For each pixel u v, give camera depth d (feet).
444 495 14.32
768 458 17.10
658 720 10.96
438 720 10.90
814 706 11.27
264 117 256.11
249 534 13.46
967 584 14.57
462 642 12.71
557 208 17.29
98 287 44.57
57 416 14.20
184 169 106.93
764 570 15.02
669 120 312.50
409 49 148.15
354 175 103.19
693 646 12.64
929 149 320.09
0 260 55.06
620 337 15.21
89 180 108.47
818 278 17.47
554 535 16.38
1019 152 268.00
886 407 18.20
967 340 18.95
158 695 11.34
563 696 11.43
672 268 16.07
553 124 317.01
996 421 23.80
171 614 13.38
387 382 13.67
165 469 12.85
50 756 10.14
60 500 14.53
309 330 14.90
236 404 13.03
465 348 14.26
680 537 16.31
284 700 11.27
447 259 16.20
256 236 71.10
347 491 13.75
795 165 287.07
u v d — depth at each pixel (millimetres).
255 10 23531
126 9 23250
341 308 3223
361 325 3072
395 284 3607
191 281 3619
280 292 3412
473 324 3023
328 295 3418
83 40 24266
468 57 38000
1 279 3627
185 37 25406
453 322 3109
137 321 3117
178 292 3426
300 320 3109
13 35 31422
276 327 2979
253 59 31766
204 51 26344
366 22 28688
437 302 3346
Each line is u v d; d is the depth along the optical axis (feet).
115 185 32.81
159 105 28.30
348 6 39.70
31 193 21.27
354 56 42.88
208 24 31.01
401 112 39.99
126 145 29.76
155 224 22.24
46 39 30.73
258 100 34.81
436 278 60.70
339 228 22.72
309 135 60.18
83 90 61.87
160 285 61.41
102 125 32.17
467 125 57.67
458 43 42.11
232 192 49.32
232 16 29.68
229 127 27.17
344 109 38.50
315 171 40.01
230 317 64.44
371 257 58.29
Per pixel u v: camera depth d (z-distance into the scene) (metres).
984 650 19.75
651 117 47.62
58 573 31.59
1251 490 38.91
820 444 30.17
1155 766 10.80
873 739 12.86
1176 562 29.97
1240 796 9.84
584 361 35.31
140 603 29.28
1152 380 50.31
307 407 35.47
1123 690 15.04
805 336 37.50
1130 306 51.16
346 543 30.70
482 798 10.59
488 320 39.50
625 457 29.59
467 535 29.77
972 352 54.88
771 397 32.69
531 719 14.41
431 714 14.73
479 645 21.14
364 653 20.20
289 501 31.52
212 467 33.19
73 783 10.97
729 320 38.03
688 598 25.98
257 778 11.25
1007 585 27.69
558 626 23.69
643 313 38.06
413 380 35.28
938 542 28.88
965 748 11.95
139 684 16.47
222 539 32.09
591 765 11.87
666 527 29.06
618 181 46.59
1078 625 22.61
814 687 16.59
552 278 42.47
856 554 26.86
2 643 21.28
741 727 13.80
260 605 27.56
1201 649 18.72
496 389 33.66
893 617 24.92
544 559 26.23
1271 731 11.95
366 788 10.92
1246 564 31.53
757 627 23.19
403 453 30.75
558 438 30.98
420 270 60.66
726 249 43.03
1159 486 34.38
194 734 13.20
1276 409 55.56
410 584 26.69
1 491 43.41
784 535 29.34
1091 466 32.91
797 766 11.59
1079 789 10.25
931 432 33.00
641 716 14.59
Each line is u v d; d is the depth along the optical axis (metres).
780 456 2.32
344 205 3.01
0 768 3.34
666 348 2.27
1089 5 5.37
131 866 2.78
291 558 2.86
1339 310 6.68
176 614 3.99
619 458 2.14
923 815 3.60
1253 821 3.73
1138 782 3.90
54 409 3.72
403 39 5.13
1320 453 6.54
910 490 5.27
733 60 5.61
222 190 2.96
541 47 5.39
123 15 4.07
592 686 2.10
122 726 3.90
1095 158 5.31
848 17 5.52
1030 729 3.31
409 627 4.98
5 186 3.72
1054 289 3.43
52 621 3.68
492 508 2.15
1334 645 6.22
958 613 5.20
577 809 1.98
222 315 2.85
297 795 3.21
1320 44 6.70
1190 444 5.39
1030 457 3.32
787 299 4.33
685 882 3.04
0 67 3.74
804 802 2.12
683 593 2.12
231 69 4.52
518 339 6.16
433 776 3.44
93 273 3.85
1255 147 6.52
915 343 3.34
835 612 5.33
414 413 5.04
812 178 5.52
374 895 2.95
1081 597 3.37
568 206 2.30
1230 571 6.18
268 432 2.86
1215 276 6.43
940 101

+ + +

### [WHAT TO WORK ON]
Search the listing above for the string "along" and copy each line that has it.

### [SOLVED PROBLEM]
Each line is u v d; d is the depth along the optical axis (feet).
Each line is u v d; d is the depth along the optical axis (metres).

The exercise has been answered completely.